Я пишу, чтобы чем-нибудь скрасить ожидание. Уже одиннадцать. Каждую минуту я поднимаю голову и смотрю на дорогу, по которой должна проехать коляска Мартена. Я сознательно не хочу выезжать навстречу; лучше будет из внимания к Амелии не разделяться при встрече. Сердце мое дрогнуло… это они!
28 вечером
Я погружаюсь в кромешную ночь…
Сжалься, господи, сжалься! Я согласен отказаться от любви к ней, но не допусти, господи, ее смерти!
О, как я был прав, когда боялся! Что она сделала? Что она захотела сделать? Амелия и Сара рассказали мне, что они привели ее до дверей «Овина», где ее поджидала мадемуазель де ла М. Она захотела пройтись еще раз?.. Что случилось?

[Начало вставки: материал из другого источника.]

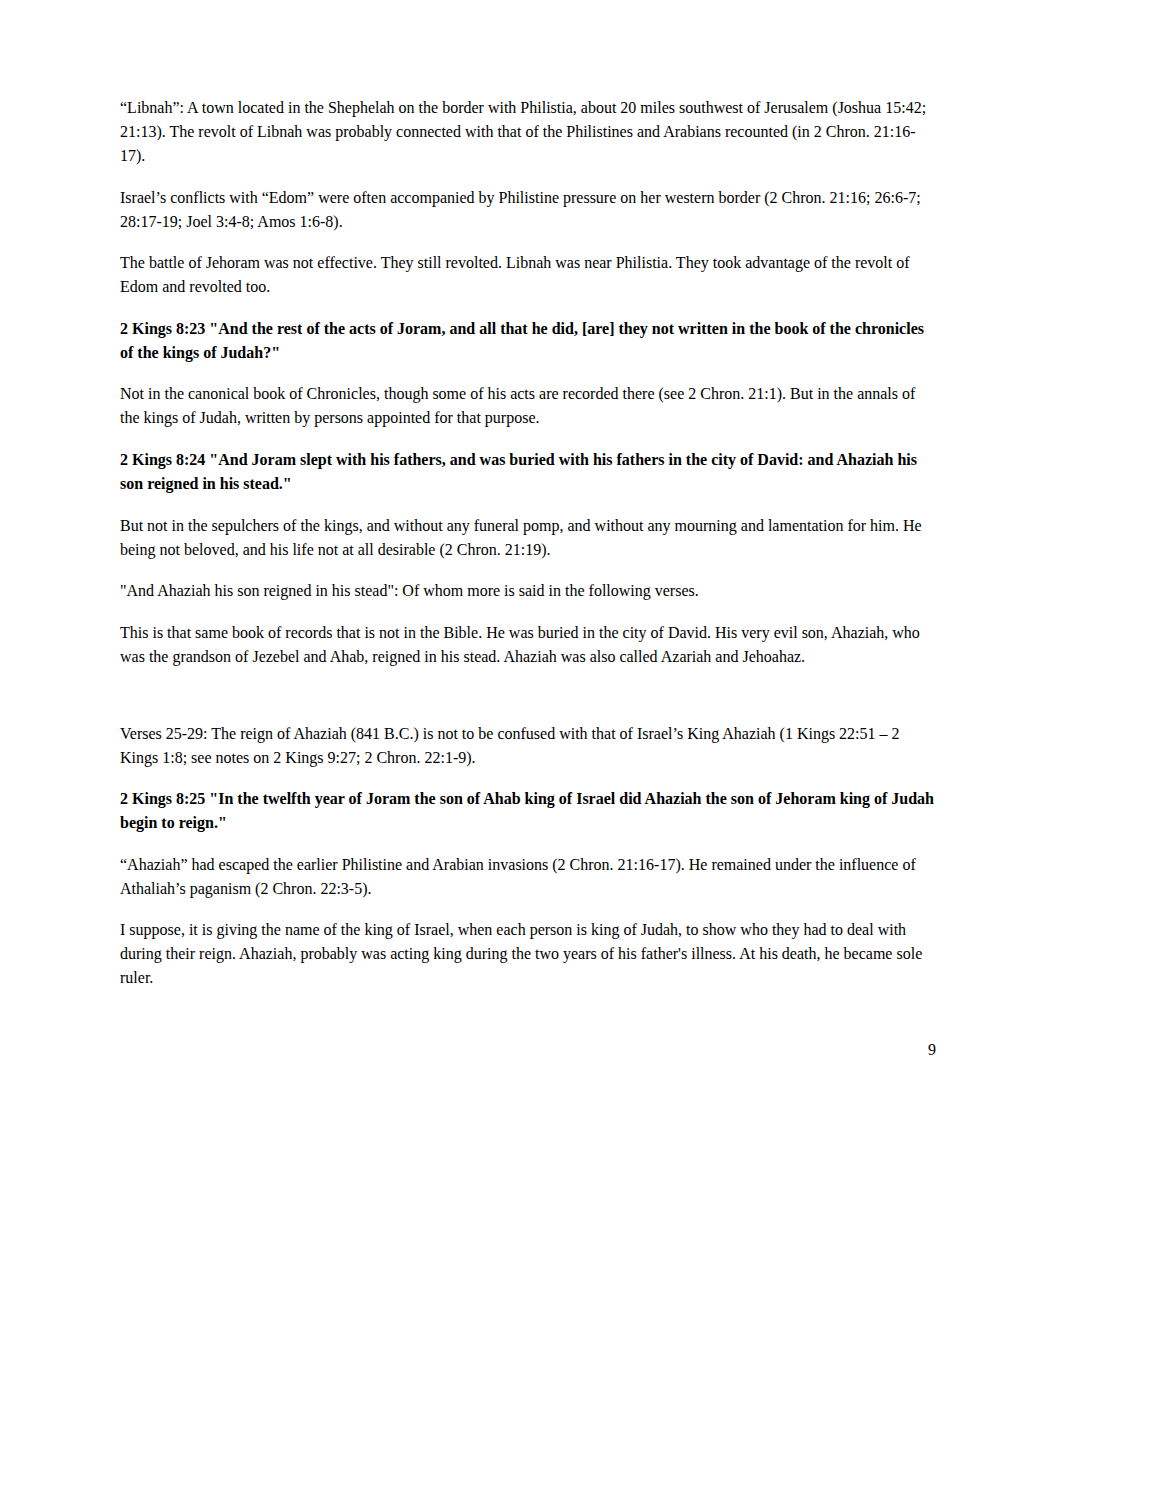“Libnah”: A town located in the Shephelah on the border with Philistia, about 20 miles southwest of Jerusalem (Joshua 15:42; 21:13). The revolt of Libnah was probably connected with that of the Philistines and Arabians recounted (in 2 Chron. 21:16-17).
Israel’s conflicts with “Edom” were often accompanied by Philistine pressure on her western border (2 Chron. 21:16; 26:6-7; 28:17-19; Joel 3:4-8; Amos 1:6-8).
The battle of Jehoram was not effective. They still revolted. Libnah was near Philistia. They took advantage of the revolt of Edom and revolted too.
2 Kings 8:23 "And the rest of the acts of Joram, and all that he did, [are] they not written in the book of the chronicles of the kings of Judah?"
Not in the canonical book of Chronicles, though some of his acts are recorded there (see 2 Chron. 21:1). But in the annals of the kings of Judah, written by persons appointed for that purpose.
2 Kings 8:24 "And Joram slept with his fathers, and was buried with his fathers in the city of David: and Ahaziah his son reigned in his stead."
But not in the sepulchers of the kings, and without any funeral pomp, and without any mourning and lamentation for him. He being not beloved, and his life not at all desirable (2 Chron. 21:19).
"And Ahaziah his son reigned in his stead": Of whom more is said in the following verses.
This is that same book of records that is not in the Bible. He was buried in the city of David. His very evil son, Ahaziah, who was the grandson of Jezebel and Ahab, reigned in his stead. Ahaziah was also called Azariah and Jehoahaz.
Verses 25-29: The reign of Ahaziah (841 B.C.) is not to be confused with that of Israel’s King Ahaziah (1 Kings 22:51 – 2 Kings 1:8; see notes on 2 Kings 9:27; 2 Chron. 22:1-9).
2 Kings 8:25 "In the twelfth year of Joram the son of Ahab king of Israel did Ahaziah the son of Jehoram king of Judah begin to reign."
“Ahaziah” had escaped the earlier Philistine and Arabian invasions (2 Chron. 21:16-17). He remained under the influence of Athaliah’s paganism (2 Chron. 22:3-5).
I suppose, it is giving the name of the king of Israel, when each person is king of Judah, to show who they had to deal with during their reign. Ahaziah, probably was acting king during the two years of his father's illness. At his death, he became sole ruler.
9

Я стараюсь привести в некоторый порядок свои мысли. Сведения, которые мне сообщают, непонятны или противоречивы. Все мешается у меня в голове… Садовник мадемуазель де ла М. только что доставил ее без сознания в «Овин»; он говорит, что видел, как она гуляла вдоль реки, потом перешла садовый мостик, затем нагнулась и скрылась; не сообразив вначале, что она упала, он не поспешил к ней, как это следовало бы сделать; он нашел ее около маленького шлюза, куда ее унесло течением. Когда позже мне довелось ее увидеть, сознание к ней еще не вернулось, или, вернее, она снова его лишилась, ибо на минуту она пришла было в себя после помощи, оказанной ей в самом начале. Мартен, который, слава богу, еще не уехал, не понимает, чем следует объяснить охватившую ее сонливость и апатию; напрасно ее расспрашивали: у нее такой вид, словно она ничего не понимает или дала себе слово молчать. Дыхание у нее все время затрудненное, и Мартен опасается воспаления легких; он поставил ей горчичники и банки и сказал, что приедет завтра. По неосторожности ее чересчур долго продержали в мокрой одежде, когда все сразу бросились приводить ее в чувство, а между тем в речке ледяная вода. Мадемуазель де ла М., которая одна только могла добиться от нее нескольких слов, утверждает, что Гертруда хотела набрать незабудок, в изобилии растущих на нашем берегу речки, но, не умея еще правильно рассчитать расстояние или приняв пловучий цветочный покров за твердую землю, она неожиданно оступилась… О, если бы я мог этому верить, иметь убеждение, что тут просто несчастный случай, — какое тяжкое бремя свалилось бы с моей души! Но в течение нашего завтрака, очень веселого, впрочем, меня все время беспокоила странная, не покидавшая ее уст улыбка, которой я у нее раньше не знал, которую мне упорно хотелось считать улыбкой ее новорожденного взгляда; улыбка, которая струилась, казалось, из ее глаз по лицу, точно слезы, и рядом с этой улыбкой заурядная радость других воспринималась как оскорбление. Гертруда не участвовала в общей радости; можно было подумать, что ей открылась какая-то тайна, которой она, наверное, поделилась бы со мной, если бы мы остались одни. Она не сказала почти ни слова, но никто этому не удивился, так как в обществе, тем более очень шумном, она обыкновенно молчала.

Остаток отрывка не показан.